In September 1862, Confederate General Braxton Bragg decided to take Louisville, but ultimately changed his mind due to lack of backup from General Edmund Kirby Smith's forces and the subsequent decision to install Confederate Governor Richard Hawes in Frankfort. In the summer of 1863, Confederate cavalry under John Hunt Morgan invaded Kentucky from Tennessee and briefly threatened Louisville before swinging around the city into Indiana during Morgan's Raid. In March 1864, Generals Sherman and Ulysses S. Grant met at the Galt House to plan the spring campaign, which included the capture of Atlanta, Georgia.
By the end of the war, Louisville itself had not been attacked even once, even though surrounded by skirmishes and battles, including the Battle of Perryville and the Battle of Corydon. The Unionists — most whose leaders owned slaves — felt betrayed by the abolitionist position of the Republican Party. After 1865 returning Confederate veterans largely took control of the city, leading to the jibe that it joined the Confederacy after the war was over. Subsequently, in 1895, a Confederate monument was erected near the University of Louisville campus.
[edit]Reconstruction
Churchill Downs in 1901
The first Kentucky Derby was held on May 17, 1875, at the Louisville Jockey Club track (later renamed to Churchill Downs). The Derby was originally shepherded by Meriwether Lewis Clark, Jr., the grandson of William Clark of the Lewis and Clark Expedition. 10,000 spectators were present at the first Derby to watch Aristides win the race.

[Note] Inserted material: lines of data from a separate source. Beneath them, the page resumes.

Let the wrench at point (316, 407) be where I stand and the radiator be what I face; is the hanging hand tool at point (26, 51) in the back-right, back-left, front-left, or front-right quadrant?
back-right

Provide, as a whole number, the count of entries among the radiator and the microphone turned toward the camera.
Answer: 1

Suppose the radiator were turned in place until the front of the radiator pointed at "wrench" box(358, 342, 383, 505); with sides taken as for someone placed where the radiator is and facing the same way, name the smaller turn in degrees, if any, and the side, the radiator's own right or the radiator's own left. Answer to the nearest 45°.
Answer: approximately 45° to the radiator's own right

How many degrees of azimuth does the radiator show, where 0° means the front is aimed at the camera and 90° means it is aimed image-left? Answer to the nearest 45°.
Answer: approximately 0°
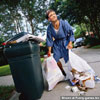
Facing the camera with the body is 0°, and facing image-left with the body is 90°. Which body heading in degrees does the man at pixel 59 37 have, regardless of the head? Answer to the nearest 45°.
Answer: approximately 0°

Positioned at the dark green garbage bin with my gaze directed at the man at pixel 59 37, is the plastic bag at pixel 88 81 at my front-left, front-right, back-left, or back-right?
front-right

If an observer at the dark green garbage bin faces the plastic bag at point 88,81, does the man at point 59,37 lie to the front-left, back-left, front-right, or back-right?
front-left

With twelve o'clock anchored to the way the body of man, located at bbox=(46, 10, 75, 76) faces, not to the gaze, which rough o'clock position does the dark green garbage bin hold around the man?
The dark green garbage bin is roughly at 1 o'clock from the man.
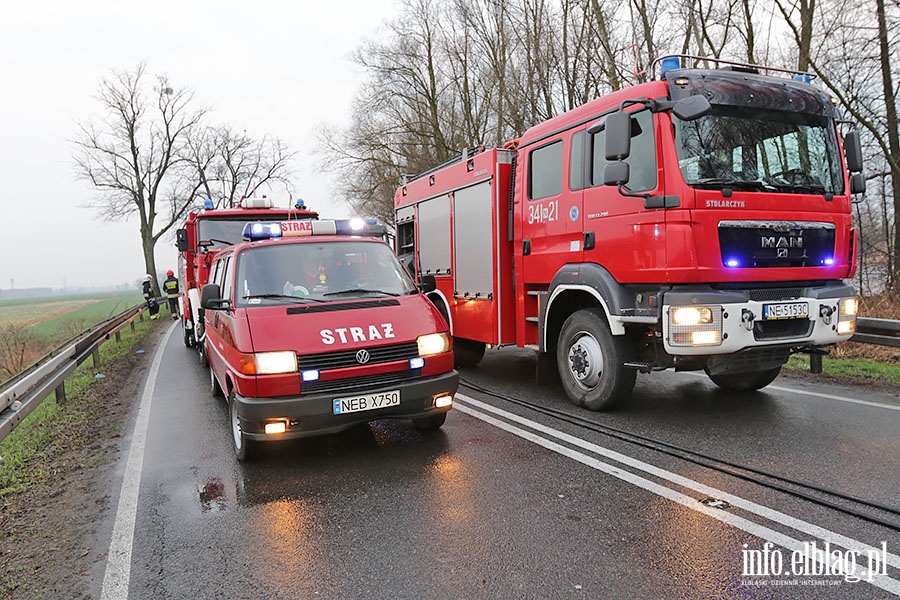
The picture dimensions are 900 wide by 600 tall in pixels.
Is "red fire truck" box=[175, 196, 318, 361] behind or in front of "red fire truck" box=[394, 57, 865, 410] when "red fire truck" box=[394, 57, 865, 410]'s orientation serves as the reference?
behind

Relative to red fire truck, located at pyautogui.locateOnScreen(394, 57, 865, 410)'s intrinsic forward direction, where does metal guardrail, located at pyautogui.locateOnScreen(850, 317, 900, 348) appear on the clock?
The metal guardrail is roughly at 9 o'clock from the red fire truck.

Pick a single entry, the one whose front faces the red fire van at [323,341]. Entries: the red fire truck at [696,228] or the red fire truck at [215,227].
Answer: the red fire truck at [215,227]

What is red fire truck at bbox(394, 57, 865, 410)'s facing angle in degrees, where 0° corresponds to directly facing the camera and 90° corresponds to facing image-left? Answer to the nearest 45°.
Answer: approximately 315°

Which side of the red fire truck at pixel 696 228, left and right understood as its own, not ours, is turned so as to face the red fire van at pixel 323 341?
right

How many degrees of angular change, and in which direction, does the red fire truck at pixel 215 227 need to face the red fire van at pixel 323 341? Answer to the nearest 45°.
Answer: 0° — it already faces it

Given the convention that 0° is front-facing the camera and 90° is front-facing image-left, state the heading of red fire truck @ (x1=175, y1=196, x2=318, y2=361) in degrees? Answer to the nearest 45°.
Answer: approximately 0°

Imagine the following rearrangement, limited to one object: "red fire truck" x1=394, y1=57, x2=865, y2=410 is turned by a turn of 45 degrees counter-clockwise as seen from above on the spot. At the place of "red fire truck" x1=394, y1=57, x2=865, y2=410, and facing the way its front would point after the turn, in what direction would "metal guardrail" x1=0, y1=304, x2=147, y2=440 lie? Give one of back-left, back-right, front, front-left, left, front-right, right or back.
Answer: back

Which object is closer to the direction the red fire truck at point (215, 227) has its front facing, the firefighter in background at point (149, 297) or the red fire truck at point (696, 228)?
the red fire truck

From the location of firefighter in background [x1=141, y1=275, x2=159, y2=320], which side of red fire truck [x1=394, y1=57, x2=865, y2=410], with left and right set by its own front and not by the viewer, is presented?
back

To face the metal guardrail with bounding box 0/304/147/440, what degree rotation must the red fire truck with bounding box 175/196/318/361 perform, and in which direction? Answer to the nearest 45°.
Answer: approximately 45° to its right
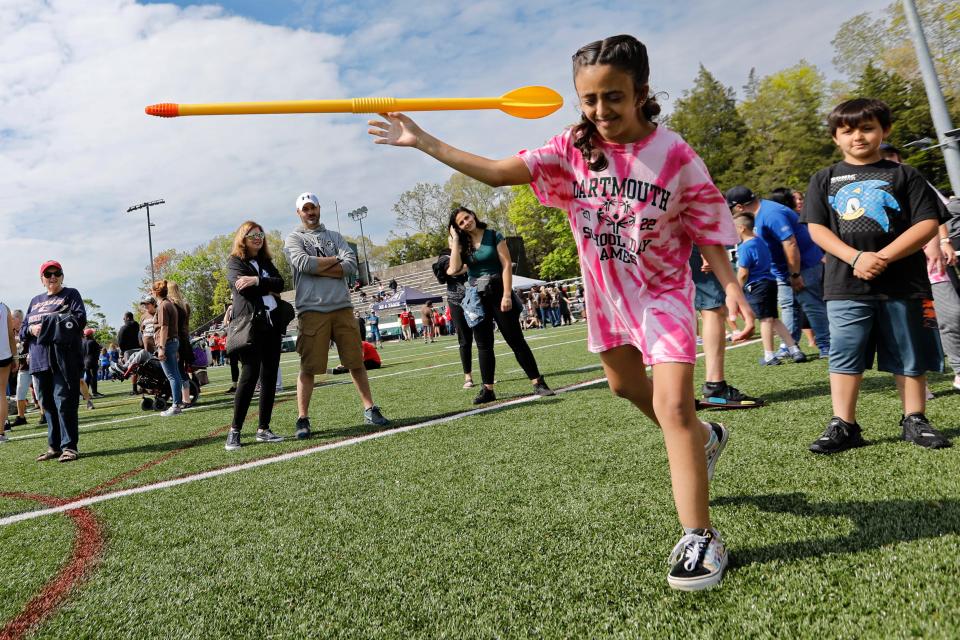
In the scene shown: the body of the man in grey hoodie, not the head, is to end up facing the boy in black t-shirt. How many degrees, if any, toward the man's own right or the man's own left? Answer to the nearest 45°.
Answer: approximately 45° to the man's own left

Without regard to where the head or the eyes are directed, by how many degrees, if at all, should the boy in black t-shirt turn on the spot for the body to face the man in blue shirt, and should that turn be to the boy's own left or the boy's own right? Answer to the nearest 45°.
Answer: approximately 180°

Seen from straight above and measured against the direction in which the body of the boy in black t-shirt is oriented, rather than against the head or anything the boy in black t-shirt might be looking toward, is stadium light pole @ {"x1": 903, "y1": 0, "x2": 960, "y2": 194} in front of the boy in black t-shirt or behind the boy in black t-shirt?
behind

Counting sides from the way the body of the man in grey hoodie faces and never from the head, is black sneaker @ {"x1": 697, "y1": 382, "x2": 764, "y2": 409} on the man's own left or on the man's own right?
on the man's own left

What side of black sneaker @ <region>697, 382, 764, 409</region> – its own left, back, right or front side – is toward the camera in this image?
right

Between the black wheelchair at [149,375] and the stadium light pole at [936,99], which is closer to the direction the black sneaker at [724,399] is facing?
the stadium light pole

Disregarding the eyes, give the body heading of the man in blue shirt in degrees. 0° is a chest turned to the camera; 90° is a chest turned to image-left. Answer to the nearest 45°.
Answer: approximately 90°

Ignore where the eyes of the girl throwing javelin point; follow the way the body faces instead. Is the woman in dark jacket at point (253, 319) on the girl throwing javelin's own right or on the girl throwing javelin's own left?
on the girl throwing javelin's own right

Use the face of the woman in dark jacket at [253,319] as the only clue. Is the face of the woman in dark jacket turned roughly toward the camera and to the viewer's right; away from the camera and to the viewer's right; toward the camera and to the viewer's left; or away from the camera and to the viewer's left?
toward the camera and to the viewer's right
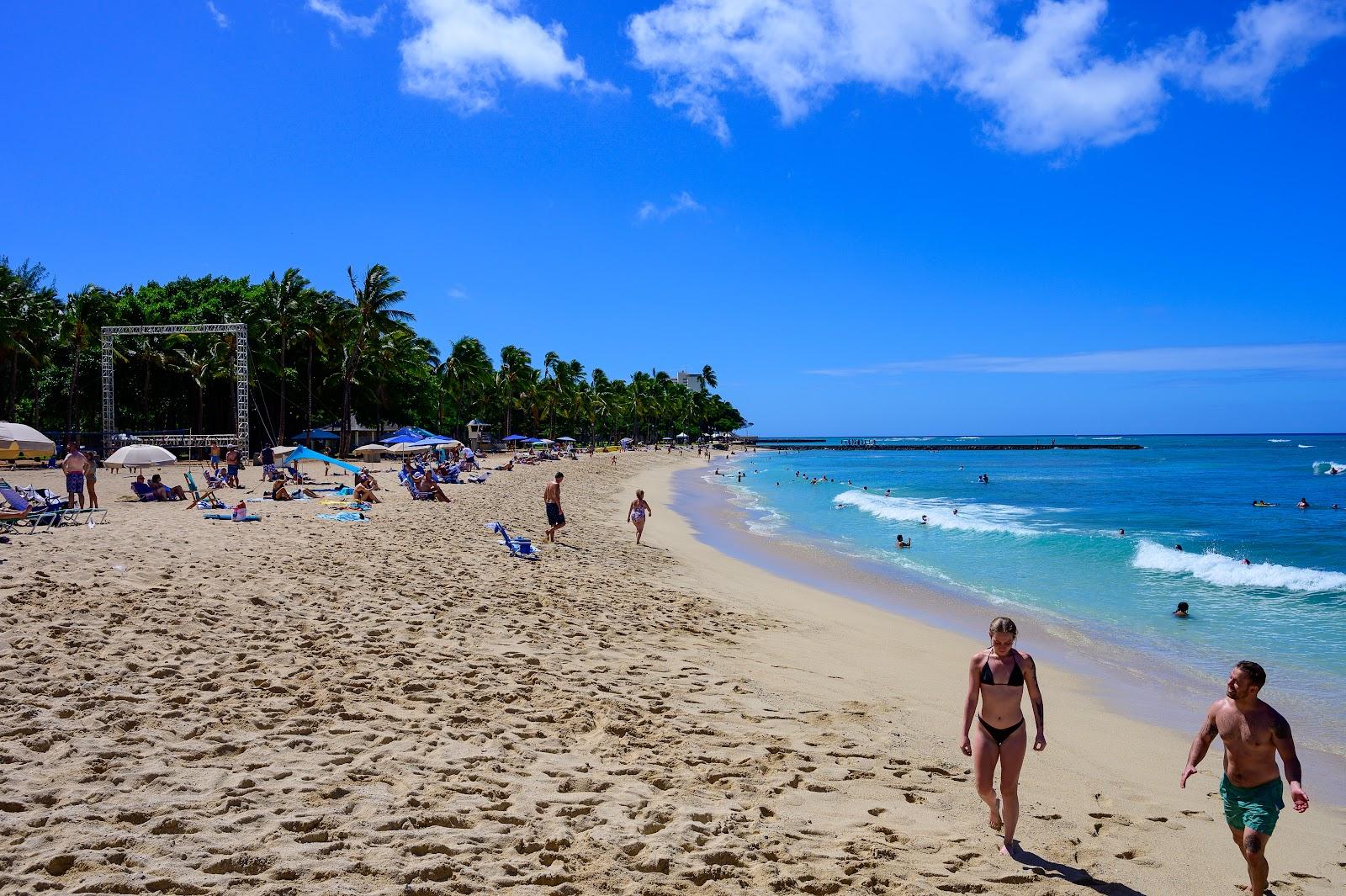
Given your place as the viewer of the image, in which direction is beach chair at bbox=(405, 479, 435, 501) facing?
facing to the right of the viewer

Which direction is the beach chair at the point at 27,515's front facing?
to the viewer's right

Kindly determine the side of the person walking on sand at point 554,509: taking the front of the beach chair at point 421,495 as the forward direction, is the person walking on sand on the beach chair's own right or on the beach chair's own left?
on the beach chair's own right

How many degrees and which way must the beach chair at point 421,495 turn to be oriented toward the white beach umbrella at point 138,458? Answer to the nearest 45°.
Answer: approximately 180°

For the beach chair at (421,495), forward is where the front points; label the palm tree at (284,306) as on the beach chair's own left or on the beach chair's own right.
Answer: on the beach chair's own left

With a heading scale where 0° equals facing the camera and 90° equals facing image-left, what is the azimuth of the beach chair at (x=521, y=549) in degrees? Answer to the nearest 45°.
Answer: approximately 270°

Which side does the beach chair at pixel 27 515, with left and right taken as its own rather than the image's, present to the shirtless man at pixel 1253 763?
right

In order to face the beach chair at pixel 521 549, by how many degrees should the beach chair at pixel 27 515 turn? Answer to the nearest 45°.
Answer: approximately 45° to its right

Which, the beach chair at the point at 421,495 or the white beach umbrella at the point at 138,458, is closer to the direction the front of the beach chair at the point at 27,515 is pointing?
the beach chair
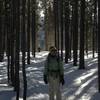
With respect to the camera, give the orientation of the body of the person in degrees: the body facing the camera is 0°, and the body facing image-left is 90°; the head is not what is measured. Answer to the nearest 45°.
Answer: approximately 0°
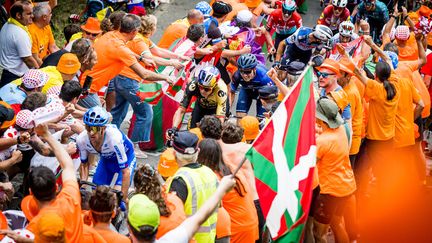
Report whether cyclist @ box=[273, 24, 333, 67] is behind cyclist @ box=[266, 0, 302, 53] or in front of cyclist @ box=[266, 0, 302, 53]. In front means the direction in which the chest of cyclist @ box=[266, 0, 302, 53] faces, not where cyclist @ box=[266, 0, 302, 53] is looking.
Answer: in front

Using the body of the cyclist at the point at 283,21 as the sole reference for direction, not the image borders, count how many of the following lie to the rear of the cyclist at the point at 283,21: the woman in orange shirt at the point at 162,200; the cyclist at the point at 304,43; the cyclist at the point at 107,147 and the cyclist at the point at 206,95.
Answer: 0

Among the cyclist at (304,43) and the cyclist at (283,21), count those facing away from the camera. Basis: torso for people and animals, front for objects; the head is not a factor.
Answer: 0

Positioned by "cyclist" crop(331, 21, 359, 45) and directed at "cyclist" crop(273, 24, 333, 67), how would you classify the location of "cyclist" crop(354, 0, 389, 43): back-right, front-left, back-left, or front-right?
back-right

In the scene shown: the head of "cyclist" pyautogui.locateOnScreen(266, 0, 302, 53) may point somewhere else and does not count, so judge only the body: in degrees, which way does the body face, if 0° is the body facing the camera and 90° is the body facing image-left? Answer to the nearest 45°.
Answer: approximately 0°

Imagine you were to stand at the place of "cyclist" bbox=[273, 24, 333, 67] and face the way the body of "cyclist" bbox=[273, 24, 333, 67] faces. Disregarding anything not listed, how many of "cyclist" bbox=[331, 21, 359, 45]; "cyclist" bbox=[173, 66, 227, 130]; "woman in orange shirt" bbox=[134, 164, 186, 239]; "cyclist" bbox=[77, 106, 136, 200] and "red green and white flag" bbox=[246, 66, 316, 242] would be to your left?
1

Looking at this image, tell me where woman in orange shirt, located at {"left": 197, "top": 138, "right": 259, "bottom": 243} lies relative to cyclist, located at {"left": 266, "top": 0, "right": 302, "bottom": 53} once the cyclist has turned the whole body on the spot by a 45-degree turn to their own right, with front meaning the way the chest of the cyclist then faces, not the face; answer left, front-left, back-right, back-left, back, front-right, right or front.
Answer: front-left

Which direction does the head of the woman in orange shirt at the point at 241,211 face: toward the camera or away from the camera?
away from the camera

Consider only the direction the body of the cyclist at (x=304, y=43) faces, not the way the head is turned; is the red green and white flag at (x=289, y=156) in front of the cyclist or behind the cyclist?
in front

A giant baseball bat adorns the outside of Louisville Slugger Museum in downtown Louisville
On February 2, 1876, Professional Baseball launched the National League, and the Louisville Grays were a charter member of the league. While the Grays were a relatively short-lived team, playing for only two years, they began a much longer lasting relationship between the city and baseball. In 1883, John "Bud" Hillerich made his first baseball bat from white ash in his father's wood shop. The first bat was produced for Pete "The Gladiator" Browning of the Louisville Eclipse (minor league team). The bats eventually become known by the popular name, Louisville Slugger, and the company he started, Hillerich & Bradsby, rapidly became one of the largest manufacturers of baseball bats and other sporting equipment in the world. Today, Hillerich & Bradsby manufactures over one million wooden bats per year, accounting for about two of three wooden bats sold worldwide.
On August 1, 1883, U.S. President Chester A. Arthur opened the first annual Southern Exposition, a series of World's Fairs that would run for five consecutive years adjacent to Central Park in what is now Old Louisville. Highlighted at the show was the largest to-date installation of incandescent light bulbs, having been recently invented by Thomas Edison (a previous resident of Louisville).
The Columbia Building was the tallest building in Kentucky for a decade
Downtown Louisville began a modernization period in the 1890s, with Louisville's second skyscraper, the Columbia Building, opening on January 1, 1890.[28] The following year, famous landscape architect Frederick Law Olmsted was commissioned to design Louisville's system of parks (most notably, Cherokee, Iroquois and Shawnee Parks) connected by tree-lined parkways. Train service arrived to the city on September 7, 1891 with the completion of the Union Station train hub. The first train arrived at 7:30 am. At the time, Louisville's Union Station was recognized as the largest train station in the South.
Memorial to the 1890 tornado, on Main Street in downtown Louisville
Interrupting these developments, on March 27, 1890, a major tornado measuring F4 on the Fujita scale visited Louisville. The "whirling tiger of the air" carved a path from the Parkland neighborhood all the way to Crescent Hill, destroying 766 buildings ($2 1/2 million worth of property) and killing an estimated 74 to 120 people. At least 55 of those deaths occurred when the Falls City Hall collapsed. This is one of the highest death tolls due to a single building collapse from a tornado in U.S. history.
In 1893, two Louisville sisters, Patty and Mildred J. Hill, both schoolteachers, wrote the song "Good Morning to All" for their kindergarten class. The song didn't quite catch on popularly, and the lyrics were later changed to the more recognizable, Happy Birthday to You. This is now the most performed song in the English language.